Thursday, July 12, 2012

Penn State Football Should Receive the Death Penalty

I try to stay away from Political or Religious issues on this blog or in my personal dealings.   I find it a no win situation for me.   

I will take a brief sidebar from that policy today as the facts are now in regarding the Penn State case:  Jerry Sandusky is a Pedophile and used Penn State facilities to groom and impress his victims.  Joe Paterno and other administrators at Penn State covered it up to protect the football program.   Joe has lost his legacy and former president Graham Spanier and athletic director Tim Curley will lose their freedom after their case goes to trial.    Those penalties are just.  

What needs to come next is the death penalty for the football program from the NCAA.   Which I assume many people will disagree with.   The loss of Institutional Control is the worst accusation the NCAA can give.  Most examples of this includes:  paying players to attend your university, academic cheating, having too many big money boosters to close to your program who give players extra benefits, players selling school equipment, etc.    SMU got the death penalty for paying players, getting penalized and then continuing to do it.  

What has happened at Penn State is nowhere near what happened at SMU, Ohio State, North Carolina, USC, Memphis, Miami or any other place the NCAA has hit hard.  It is much much worse.    Penn State let their football program run their University.  Joe Paterno's advice over ruled the President's and Athletic Director's and they let Children be hurt so they could protect the program.   Penn State's entire University was being run by an out of touch football coach.  
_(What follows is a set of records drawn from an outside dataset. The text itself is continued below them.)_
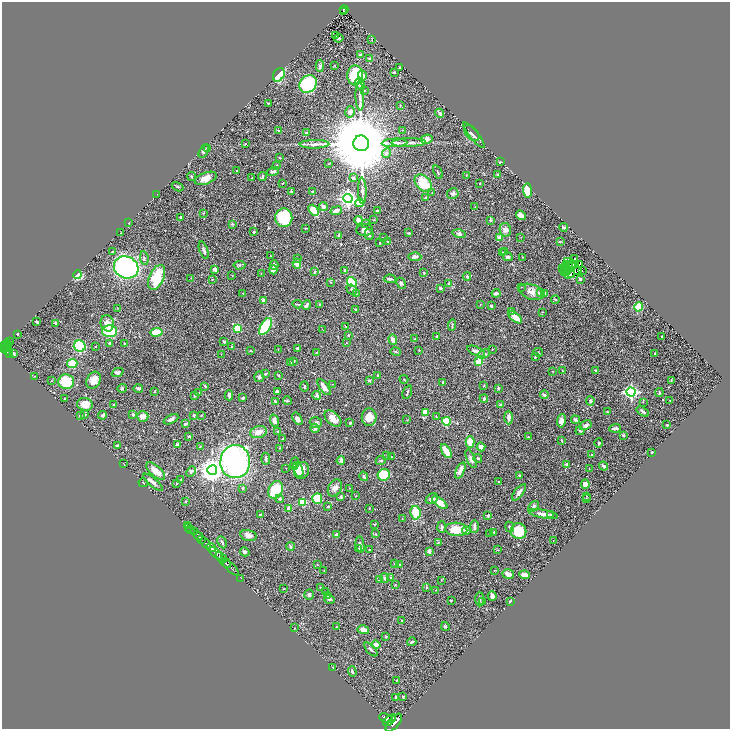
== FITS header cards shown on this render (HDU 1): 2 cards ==
NAXIS1  =                 1456
NAXIS2  =                 1453

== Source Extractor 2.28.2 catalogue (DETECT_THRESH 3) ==
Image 1456 x 1453 px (HDU 1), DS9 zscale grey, zoomed out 1/2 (1 PNG px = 2 x 2 image px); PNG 732 x 731 px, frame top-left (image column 1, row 1453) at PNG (2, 2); each listed source drawn as its Kron ellipse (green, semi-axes under 4 px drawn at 4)
Background 0.62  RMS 0.022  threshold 0.0648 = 3 sigma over >= 5 px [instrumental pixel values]
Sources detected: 467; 30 cannot appear on this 1/2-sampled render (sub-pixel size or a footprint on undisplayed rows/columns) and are neither listed nor drawn; the other 437 listed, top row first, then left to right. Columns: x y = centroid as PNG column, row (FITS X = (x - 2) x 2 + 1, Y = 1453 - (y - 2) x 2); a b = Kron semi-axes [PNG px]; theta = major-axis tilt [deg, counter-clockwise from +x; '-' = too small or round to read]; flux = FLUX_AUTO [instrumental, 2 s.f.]
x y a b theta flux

Penn State fans and others will say the NCAA has zero jurisdiction to penalize Penn State.   Nowhere in the NCAA laws or rules does it state they can be penalized for covering up criminal activity.   That is a fair take but a short sided one in my opinion.   Is Penn State already different? Yes, they have a new President, AD and a new football head coach.   Will Penn State pay millions in legal fees and civil damages?  Yes and Yes.   I also have to give Penn State credit for funding the Freeh report which results couldn't have been worse for the organization that funded the investigation. 
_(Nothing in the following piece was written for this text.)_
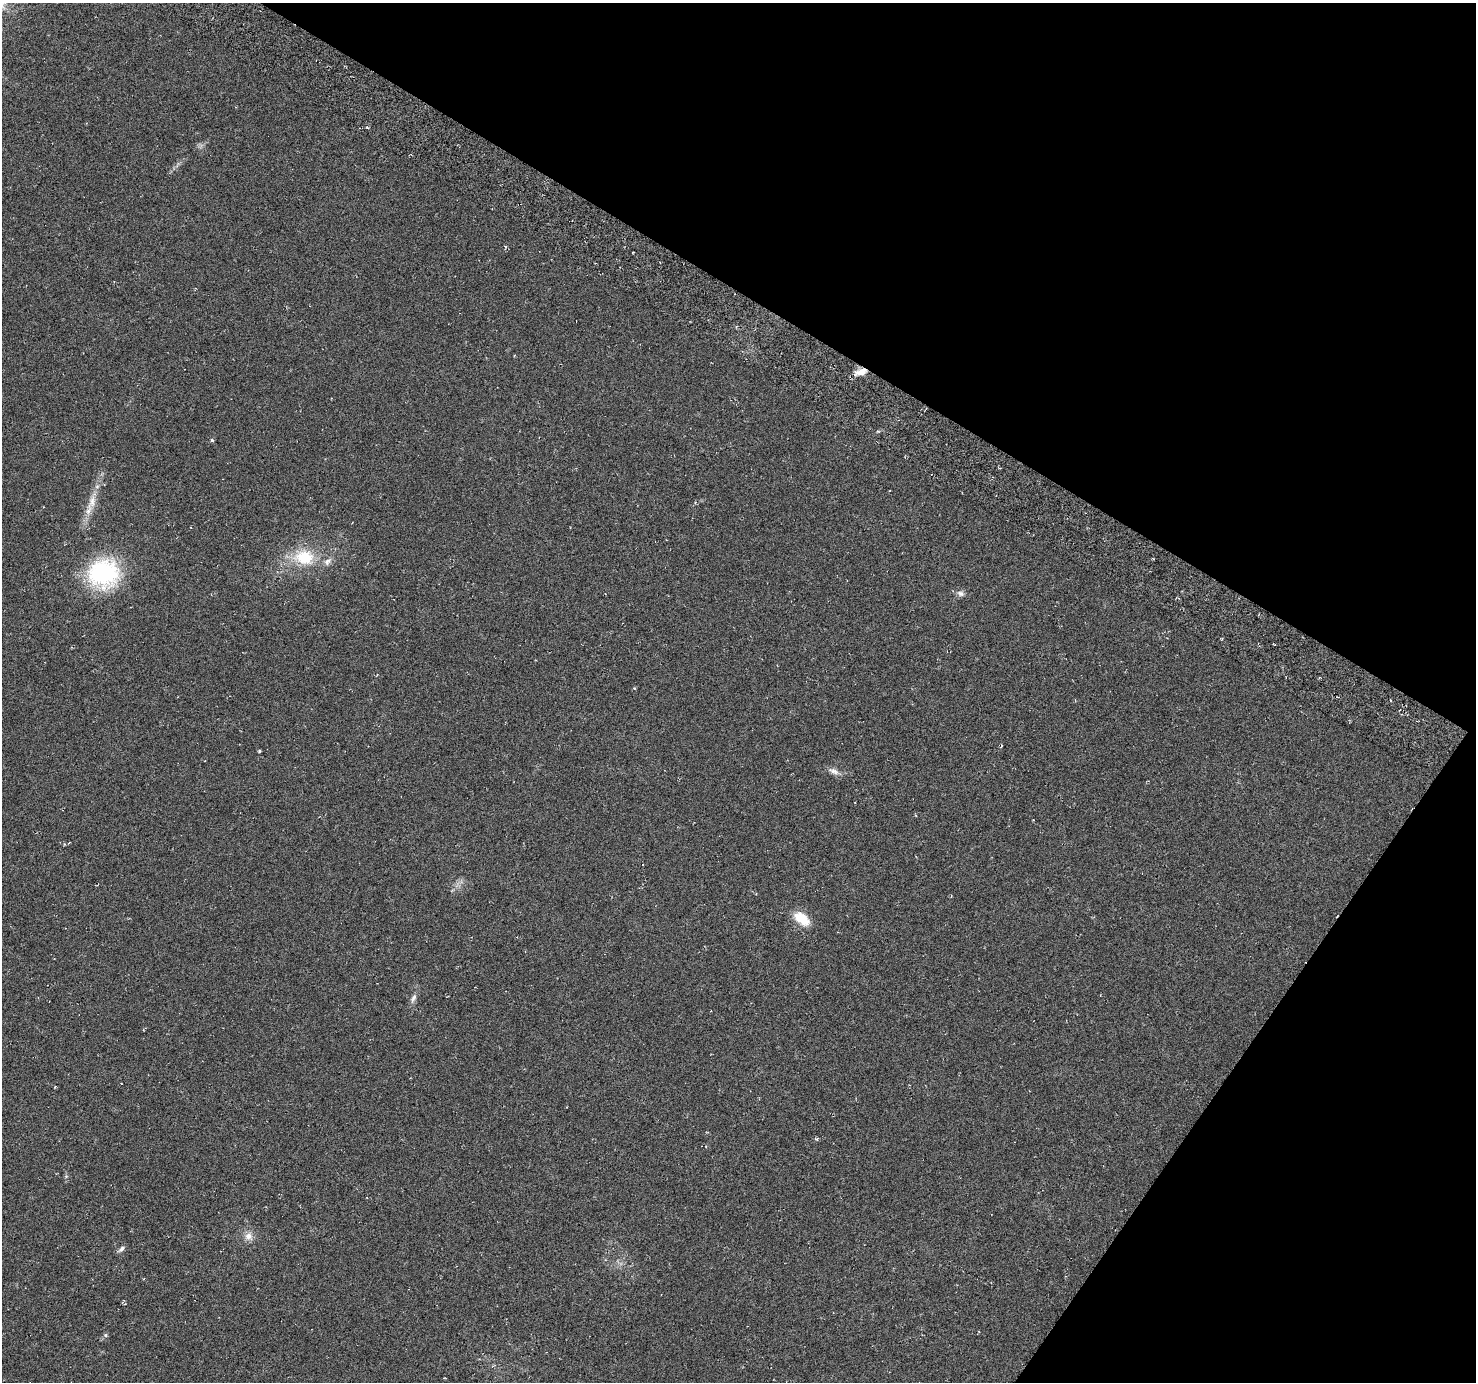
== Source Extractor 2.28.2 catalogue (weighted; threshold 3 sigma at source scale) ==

I keep going back to Loss of Institutional Control.   There couldn't be a worse example of Loss of Institutional Control then the Penn State case.   The football coach had more power then the university president and AD and children were criminally hurt.   Children, not a few thousand dollars to a 7-1 center,  cheating on a Math test, or selling your shoes.   Children were hurt, the Penn State brass knew about it and still let him on campus and even run a Penn State sponsored summer football camp.

So now it's in the hands of the NCAA.  They sent a letter to Penn State back in November asking 4 question to be answered.  Once they have those responses they will decide if any penalties are to be assessed.   The range is anywhere from nothing to the death penalty.  There is no precedent for this case and the NCAA.   That is the main point (regarding the NCAA) there isn't a precedent and Mark Emmert, President of the NCAA has to set one.   I believe he has to send a hard message to Penn State to let all NCAA institutions know they can't have their football program be bigger then their University. 

What has happened at Penn State is Unbelievable, Sad, Sick and criminal on many levels.  If Penn State covered up sexual abuse to children to protect their football brand, what else have they covered up?  Penn State students and fans will argue that the actions of  4 people shouldn't take down the University or Football Program.   Unless its the 4 that run your University.   Absolute Power corrupts absolutely.

3 comments:

John Agno said...

Assumptions & beliefs, values, vision and guiding principles drive behavior. The behavior of Penn State leadership was unacceptable and now the university needs to pay deeply for its unethical actions.

Dr. Tim said...

PSU should also be ousted from the B1G for the above reasons. Don't believe everything you think. This will make you smarter: edge.org.

Ron Fu*king Swanson said...

but what you fail to mention is that unlike in all those other instances the loss of institutional control directly related to a benefit to the athletic program... i dont think this qualifies. I should note, i am in no way a PSU fan.